[Pose landmark coordinates]
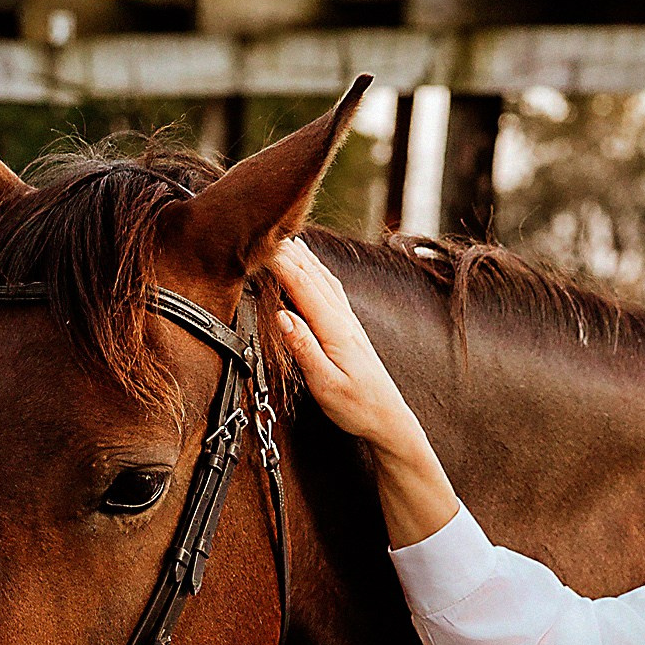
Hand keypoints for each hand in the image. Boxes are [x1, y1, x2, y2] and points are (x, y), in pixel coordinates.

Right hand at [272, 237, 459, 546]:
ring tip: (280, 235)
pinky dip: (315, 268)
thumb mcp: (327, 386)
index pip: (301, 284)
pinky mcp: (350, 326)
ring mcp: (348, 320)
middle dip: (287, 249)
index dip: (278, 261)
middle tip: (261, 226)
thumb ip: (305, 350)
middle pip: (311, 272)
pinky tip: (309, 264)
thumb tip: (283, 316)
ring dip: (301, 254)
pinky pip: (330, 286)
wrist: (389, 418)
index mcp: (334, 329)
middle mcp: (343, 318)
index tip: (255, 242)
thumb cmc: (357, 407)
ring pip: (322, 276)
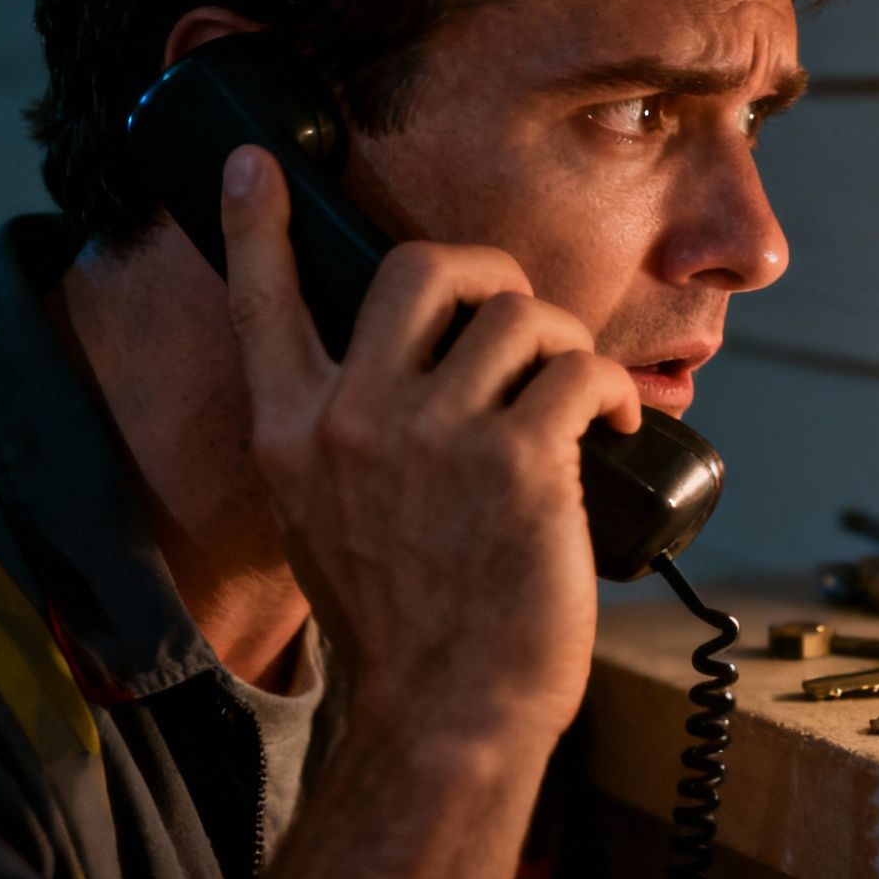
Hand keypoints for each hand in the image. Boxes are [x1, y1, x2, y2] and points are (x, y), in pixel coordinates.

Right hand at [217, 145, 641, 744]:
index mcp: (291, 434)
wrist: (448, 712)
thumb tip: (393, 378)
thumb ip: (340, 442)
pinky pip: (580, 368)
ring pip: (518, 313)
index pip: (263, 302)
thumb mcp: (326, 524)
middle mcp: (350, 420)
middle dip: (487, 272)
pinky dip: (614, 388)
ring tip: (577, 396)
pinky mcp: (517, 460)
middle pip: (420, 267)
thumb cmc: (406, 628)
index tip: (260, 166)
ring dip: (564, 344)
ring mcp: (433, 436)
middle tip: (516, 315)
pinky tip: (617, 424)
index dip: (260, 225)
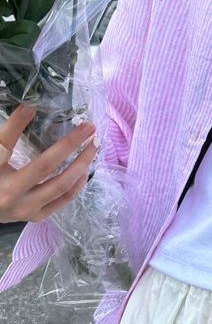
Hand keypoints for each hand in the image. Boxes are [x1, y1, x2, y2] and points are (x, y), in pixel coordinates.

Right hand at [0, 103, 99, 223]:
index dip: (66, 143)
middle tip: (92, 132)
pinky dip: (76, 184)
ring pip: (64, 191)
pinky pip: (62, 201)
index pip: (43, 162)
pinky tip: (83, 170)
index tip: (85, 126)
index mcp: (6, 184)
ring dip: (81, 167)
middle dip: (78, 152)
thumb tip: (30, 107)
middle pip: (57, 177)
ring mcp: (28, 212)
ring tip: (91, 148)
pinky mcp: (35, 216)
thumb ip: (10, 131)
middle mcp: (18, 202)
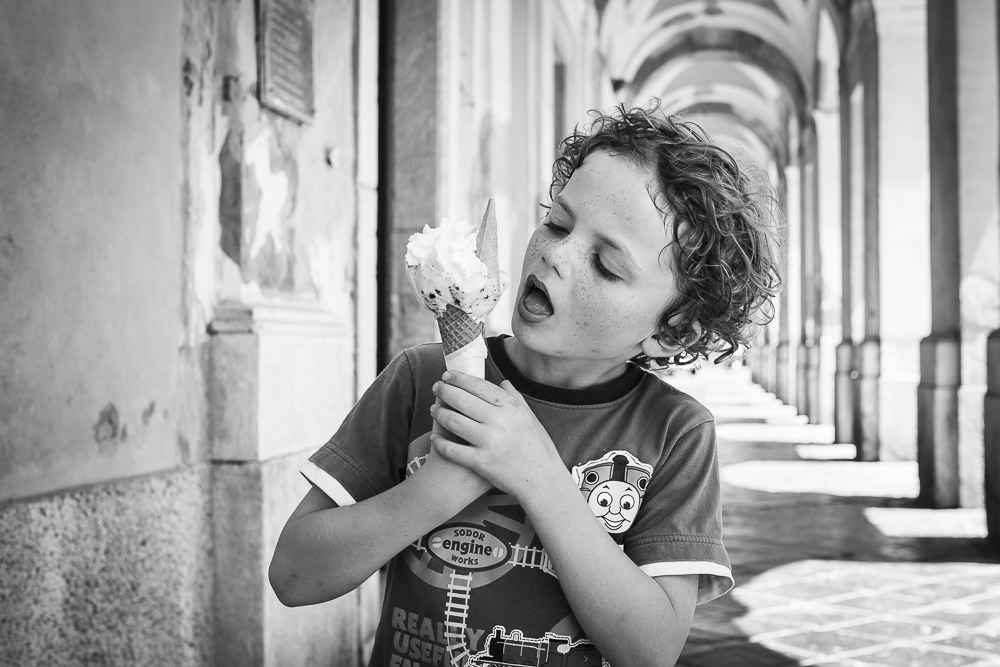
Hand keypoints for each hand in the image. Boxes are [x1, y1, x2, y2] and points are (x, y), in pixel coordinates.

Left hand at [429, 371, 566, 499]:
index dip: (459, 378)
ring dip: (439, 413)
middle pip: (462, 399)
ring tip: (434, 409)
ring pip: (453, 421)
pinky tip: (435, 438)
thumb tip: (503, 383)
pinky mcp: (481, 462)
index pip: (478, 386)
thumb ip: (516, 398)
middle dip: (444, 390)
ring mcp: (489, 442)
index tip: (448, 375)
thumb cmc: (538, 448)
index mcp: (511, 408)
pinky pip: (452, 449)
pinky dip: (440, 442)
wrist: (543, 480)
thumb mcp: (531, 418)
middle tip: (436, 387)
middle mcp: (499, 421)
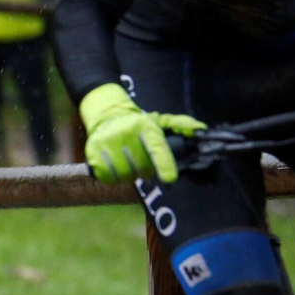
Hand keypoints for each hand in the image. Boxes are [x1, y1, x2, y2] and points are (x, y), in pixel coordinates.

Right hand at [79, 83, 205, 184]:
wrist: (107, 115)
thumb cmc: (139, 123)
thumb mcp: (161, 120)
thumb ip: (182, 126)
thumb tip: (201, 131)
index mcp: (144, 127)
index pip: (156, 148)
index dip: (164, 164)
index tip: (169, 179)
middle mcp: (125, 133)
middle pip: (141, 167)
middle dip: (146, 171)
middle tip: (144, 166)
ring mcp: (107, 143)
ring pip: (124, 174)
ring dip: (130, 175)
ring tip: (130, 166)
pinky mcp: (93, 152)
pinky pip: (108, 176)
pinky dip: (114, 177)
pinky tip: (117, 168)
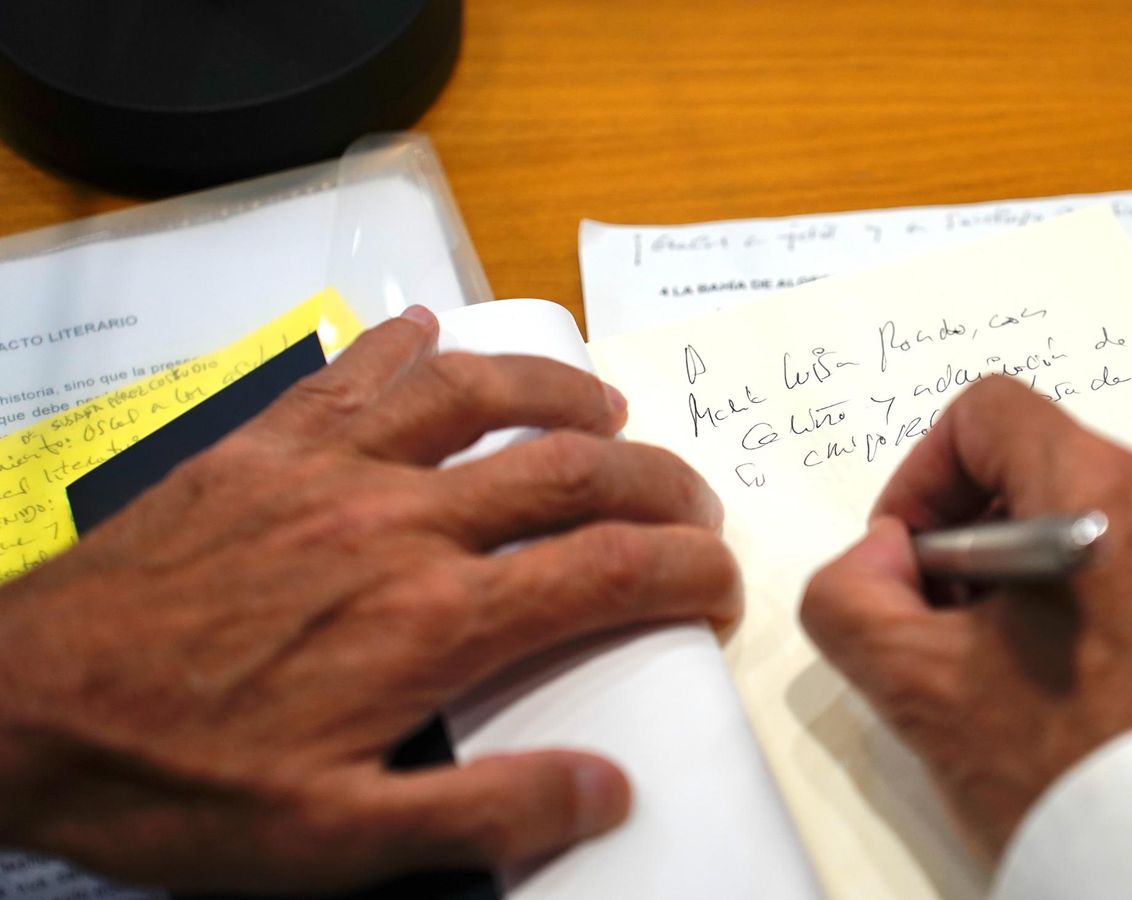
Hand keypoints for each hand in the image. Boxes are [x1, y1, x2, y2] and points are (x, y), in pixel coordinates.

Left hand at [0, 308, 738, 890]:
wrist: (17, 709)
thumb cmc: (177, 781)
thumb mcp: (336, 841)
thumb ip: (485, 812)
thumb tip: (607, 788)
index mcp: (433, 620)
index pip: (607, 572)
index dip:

...

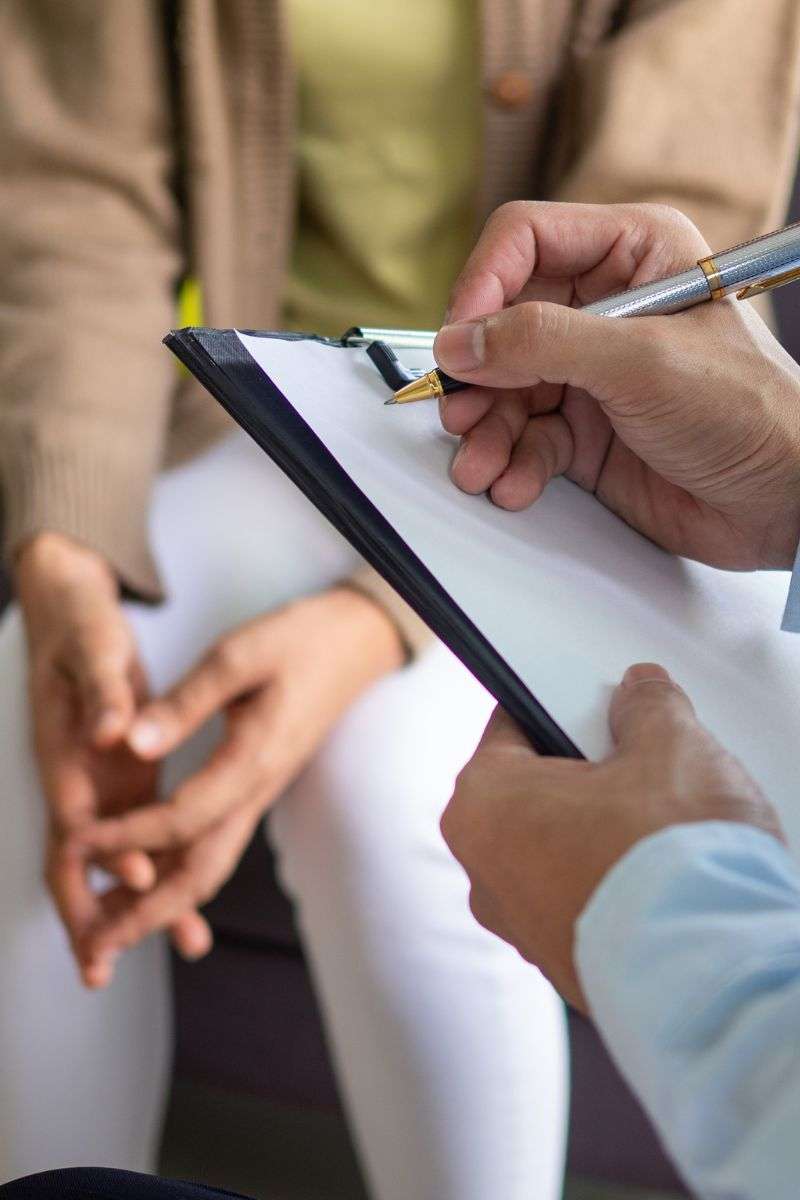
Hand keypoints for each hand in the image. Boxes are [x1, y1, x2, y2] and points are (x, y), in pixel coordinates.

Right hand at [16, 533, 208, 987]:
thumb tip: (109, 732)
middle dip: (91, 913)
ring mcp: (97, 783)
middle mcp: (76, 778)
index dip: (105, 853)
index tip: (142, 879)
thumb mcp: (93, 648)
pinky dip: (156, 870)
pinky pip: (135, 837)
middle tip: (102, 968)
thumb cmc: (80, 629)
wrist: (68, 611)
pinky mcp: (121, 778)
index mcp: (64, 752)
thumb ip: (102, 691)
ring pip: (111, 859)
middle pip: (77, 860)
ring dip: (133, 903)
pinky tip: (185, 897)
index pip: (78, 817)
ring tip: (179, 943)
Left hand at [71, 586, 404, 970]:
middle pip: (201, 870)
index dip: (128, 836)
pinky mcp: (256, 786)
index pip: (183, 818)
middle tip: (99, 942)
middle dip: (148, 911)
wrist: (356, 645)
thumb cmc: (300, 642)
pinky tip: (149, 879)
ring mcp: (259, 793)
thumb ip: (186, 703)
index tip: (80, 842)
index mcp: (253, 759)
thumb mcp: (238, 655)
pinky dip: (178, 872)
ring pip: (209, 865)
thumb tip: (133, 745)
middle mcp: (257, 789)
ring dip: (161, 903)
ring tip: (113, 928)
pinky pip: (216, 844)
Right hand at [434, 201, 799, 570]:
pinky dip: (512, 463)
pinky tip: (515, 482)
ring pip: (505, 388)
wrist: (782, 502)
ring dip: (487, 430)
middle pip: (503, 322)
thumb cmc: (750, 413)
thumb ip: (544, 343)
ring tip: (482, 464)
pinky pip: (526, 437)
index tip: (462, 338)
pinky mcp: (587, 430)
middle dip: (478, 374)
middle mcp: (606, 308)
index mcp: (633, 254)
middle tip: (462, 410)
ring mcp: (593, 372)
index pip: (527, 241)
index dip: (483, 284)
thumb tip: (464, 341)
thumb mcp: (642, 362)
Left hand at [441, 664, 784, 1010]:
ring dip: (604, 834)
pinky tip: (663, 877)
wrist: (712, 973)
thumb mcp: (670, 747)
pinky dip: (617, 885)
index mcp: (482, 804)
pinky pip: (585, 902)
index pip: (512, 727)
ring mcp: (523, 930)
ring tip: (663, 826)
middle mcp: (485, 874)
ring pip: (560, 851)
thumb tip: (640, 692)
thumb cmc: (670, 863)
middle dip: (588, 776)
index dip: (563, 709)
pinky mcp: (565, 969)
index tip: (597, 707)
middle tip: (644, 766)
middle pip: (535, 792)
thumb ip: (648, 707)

__What is required__: Within the entries, how many lines contain the word "wrist"? Answer with a number alone.

__Response area__: 9